### Study material

::::

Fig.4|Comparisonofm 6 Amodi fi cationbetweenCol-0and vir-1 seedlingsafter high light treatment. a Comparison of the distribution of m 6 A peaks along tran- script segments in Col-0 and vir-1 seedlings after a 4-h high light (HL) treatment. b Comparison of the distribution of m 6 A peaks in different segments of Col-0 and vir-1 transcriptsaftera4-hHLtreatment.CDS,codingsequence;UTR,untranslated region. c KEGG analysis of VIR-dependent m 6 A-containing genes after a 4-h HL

::::

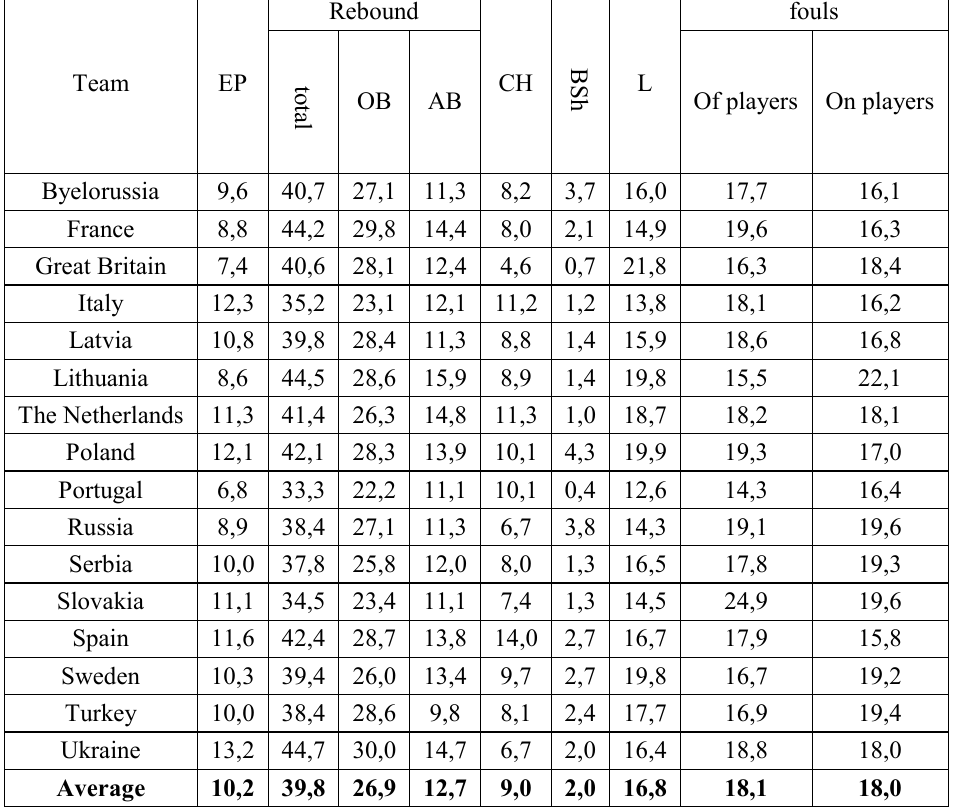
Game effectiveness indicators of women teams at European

::::

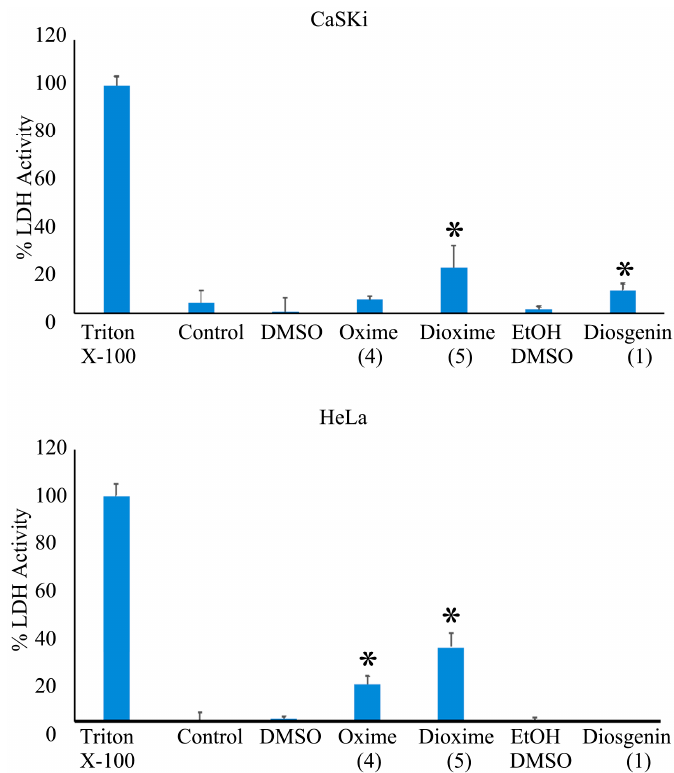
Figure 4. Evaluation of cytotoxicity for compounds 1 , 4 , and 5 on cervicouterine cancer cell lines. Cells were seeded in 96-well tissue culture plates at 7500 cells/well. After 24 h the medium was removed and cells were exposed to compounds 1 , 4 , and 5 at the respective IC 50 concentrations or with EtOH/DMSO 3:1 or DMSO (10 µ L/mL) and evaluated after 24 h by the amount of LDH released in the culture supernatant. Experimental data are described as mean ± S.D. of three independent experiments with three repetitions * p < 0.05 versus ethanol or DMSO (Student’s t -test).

::::

### Exercise
Within the entries above, find every line where the string "after" occurs, and copy it.

### Answer area
Fig.4|Comparisonofm 6 Amodi fi cationbetweenCol-0and vir-1 seedlingsafter high light treatment. a Comparison of the distribution of m 6 A peaks along tran- script segments in Col-0 and vir-1 seedlings after a 4-h high light (HL) treatment. b Comparison of the distribution of m 6 A peaks in different segments of Col-0 and vir-1 transcriptsaftera4-hHLtreatment.CDS,codingsequence;UTR,untranslated region. c KEGG analysis of VIR-dependent m 6 A-containing genes after a 4-h HL
Figure 4. Evaluation of cytotoxicity for compounds 1 , 4 , and 5 on cervicouterine cancer cell lines. Cells were seeded in 96-well tissue culture plates at 7500 cells/well. After 24 h the medium was removed and cells were exposed to compounds 1 , 4 , and 5 at the respective IC 50 concentrations or with EtOH/DMSO 3:1 or DMSO (10 µ L/mL) and evaluated after 24 h by the amount of LDH released in the culture supernatant. Experimental data are described as mean ± S.D. of three independent experiments with three repetitions * p < 0.05 versus ethanol or DMSO (Student’s t -test).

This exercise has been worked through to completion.